# Activity
Whenever the word "nose" appears in a line of the listing, copy that line.

# Supplied data
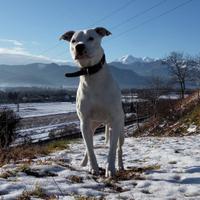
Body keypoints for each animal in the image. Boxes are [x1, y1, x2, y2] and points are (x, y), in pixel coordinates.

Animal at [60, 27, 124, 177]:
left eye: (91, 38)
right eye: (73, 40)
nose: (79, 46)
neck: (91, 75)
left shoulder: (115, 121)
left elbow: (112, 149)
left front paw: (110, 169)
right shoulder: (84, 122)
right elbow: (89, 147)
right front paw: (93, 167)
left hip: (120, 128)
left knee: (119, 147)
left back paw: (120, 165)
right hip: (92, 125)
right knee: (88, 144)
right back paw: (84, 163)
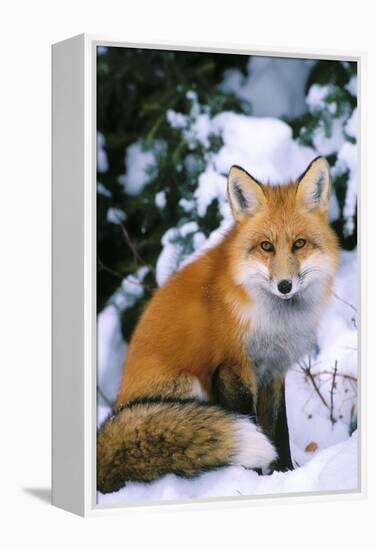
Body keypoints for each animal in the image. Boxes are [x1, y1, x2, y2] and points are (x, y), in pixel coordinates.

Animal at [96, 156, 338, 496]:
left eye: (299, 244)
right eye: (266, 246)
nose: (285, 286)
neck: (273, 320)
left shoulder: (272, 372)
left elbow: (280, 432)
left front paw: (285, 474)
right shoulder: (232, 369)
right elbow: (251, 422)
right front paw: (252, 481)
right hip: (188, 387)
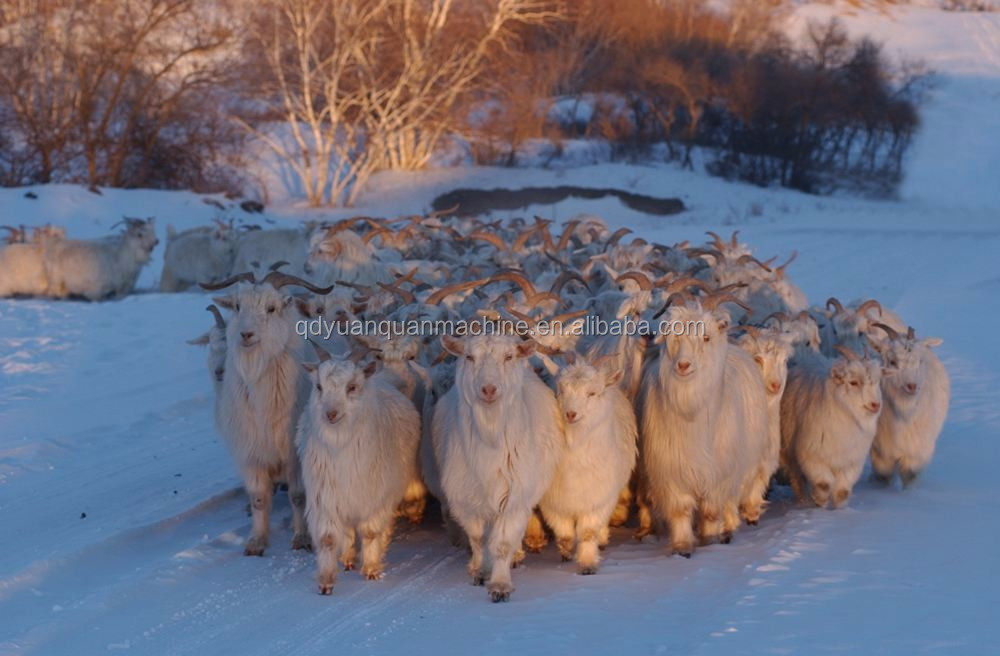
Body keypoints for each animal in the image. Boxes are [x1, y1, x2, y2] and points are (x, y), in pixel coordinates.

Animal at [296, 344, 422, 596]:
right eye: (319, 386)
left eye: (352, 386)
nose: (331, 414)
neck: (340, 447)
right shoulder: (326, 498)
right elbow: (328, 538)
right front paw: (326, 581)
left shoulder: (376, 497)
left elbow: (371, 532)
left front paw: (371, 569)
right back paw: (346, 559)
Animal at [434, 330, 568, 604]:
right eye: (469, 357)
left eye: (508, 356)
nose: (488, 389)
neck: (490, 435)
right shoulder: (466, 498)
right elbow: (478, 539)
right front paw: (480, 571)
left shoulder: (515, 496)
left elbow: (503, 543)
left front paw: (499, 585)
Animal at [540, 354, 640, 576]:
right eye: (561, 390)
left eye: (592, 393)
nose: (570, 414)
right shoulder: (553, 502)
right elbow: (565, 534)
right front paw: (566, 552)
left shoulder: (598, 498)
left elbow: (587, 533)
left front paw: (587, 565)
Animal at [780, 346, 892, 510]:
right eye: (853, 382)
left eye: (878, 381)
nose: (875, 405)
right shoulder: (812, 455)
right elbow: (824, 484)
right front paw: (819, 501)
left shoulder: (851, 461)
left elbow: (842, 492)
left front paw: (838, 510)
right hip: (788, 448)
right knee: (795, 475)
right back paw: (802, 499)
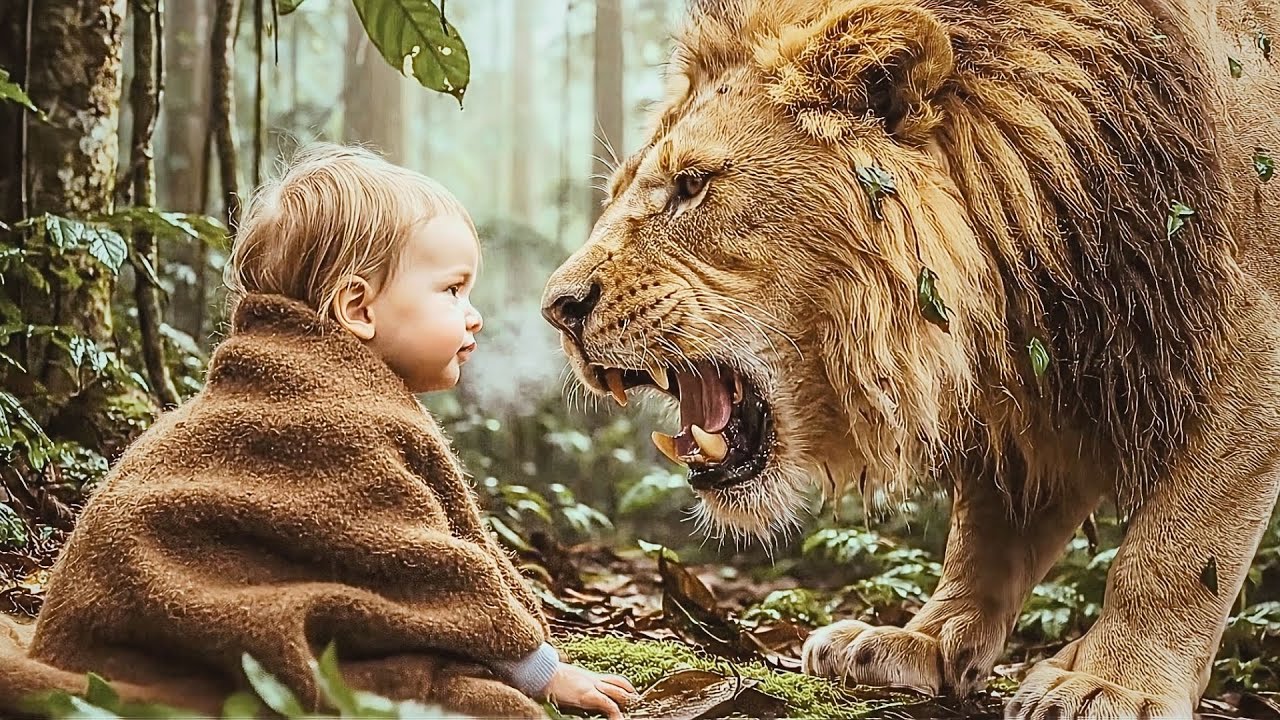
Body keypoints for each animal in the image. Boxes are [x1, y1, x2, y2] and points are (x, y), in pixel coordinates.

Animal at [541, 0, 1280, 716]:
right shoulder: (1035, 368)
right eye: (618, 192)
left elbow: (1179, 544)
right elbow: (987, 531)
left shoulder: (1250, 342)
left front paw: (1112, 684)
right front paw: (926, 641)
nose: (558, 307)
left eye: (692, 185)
* * *
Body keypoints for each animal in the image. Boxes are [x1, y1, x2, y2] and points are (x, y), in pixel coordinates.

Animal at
==
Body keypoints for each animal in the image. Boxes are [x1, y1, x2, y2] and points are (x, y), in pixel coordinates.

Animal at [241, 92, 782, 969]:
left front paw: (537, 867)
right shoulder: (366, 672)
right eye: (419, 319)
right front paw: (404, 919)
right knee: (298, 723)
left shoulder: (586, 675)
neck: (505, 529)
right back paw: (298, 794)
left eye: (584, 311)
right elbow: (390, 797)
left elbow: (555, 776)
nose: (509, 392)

# Task response
nose: (79, 46)
nose: (285, 286)
nose: (331, 414)
nose: (488, 389)
nose: (570, 414)
nose: (875, 405)
nose: (558, 307)
nose: (509, 392)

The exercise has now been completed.